» Direction: Reproduce the part of the beach trip story starting with "One evening, we" and going on through "about twenty feet.", word for word.

Fraidy Cat

On my recent beach trip with my friend, we had a close encounter of the creepy kind.

One evening, we got a late start out to dinner after a day on the beach… and the need to do something about our two days’ worth of beach hair. By the time we got to the restaurant, it was monumentally busy. It took some time to get served. The server was moving around like a tornado in a mobile home park, but there were just so many people. Despite her heroic efforts, we didn’t get through with dinner for about two hours. When we got back to our condo, it was around 10:00pm. I am old. I live in central Florida, which is “early bird special central.” I do not usually dine at eight and I do not usually stay out quite so long after dark. Still, I am a grown woman and should be able to handle myself past sunset just going from the parking spot directly in front of our condo to the condo door. It was a distance of about twenty feet.

» Record extracts:
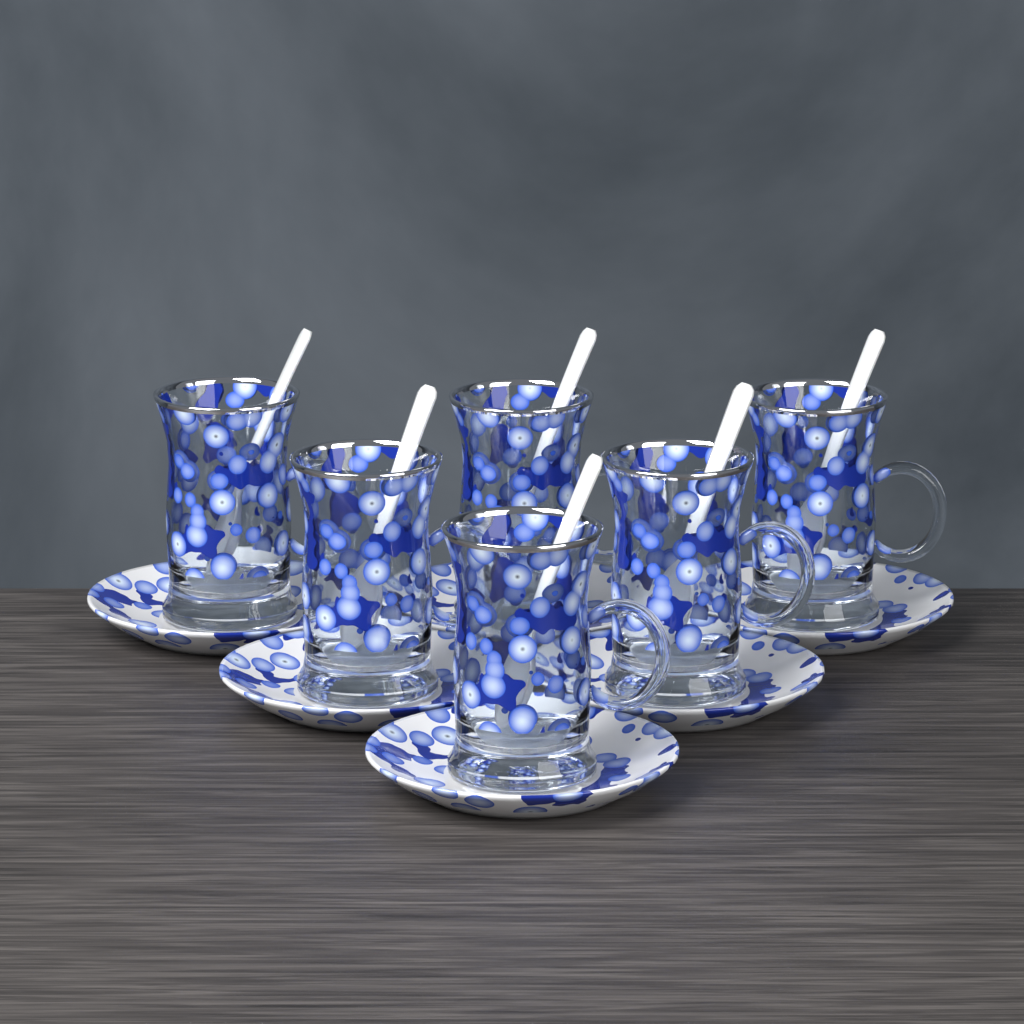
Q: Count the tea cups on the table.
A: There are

==

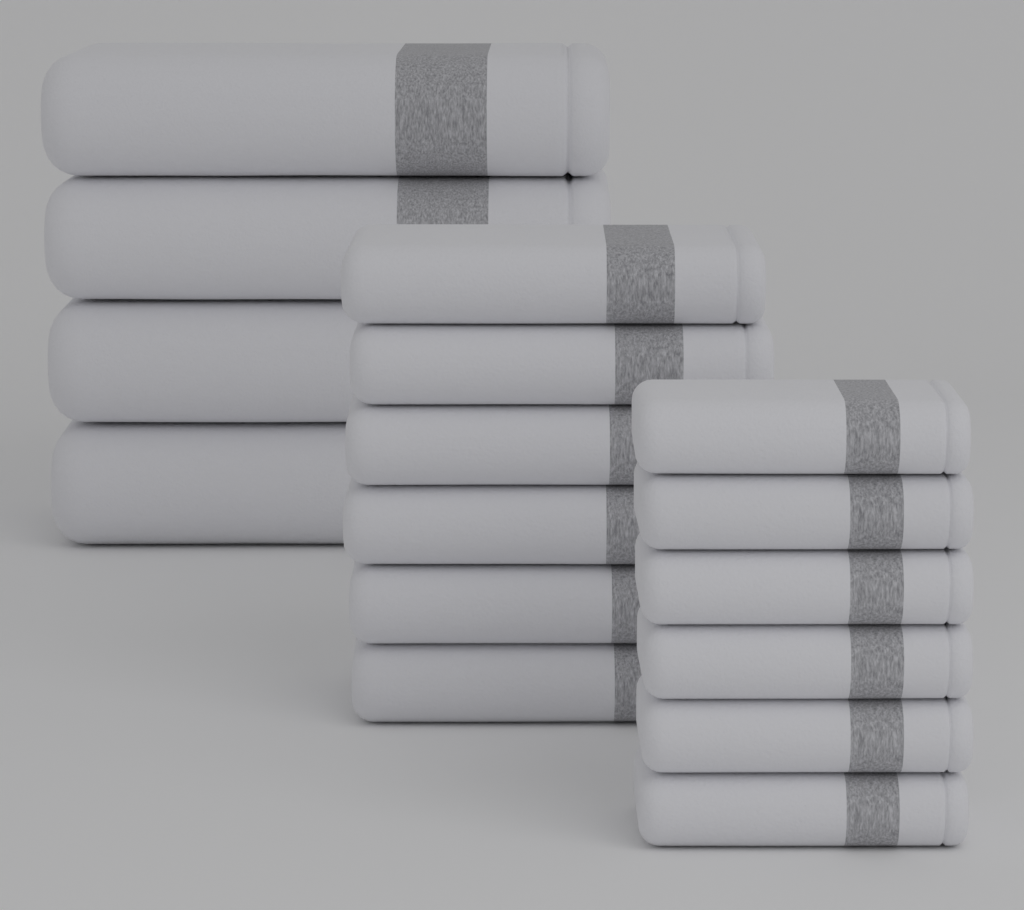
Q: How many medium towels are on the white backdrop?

» Response to this exercise:
One evening, we got a late start out to dinner after a day on the beach… and the need to do something about our two days’ worth of beach hair. By the time we got to the restaurant, it was monumentally busy. It took some time to get served. The server was moving around like a tornado in a mobile home park, but there were just so many people. Despite her heroic efforts, we didn’t get through with dinner for about two hours. When we got back to our condo, it was around 10:00pm. I am old. I live in central Florida, which is “early bird special central.” I do not usually dine at eight and I do not usually stay out quite so long after dark. Still, I am a grown woman and should be able to handle myself past sunset just going from the parking spot directly in front of our condo to the condo door. It was a distance of about twenty feet.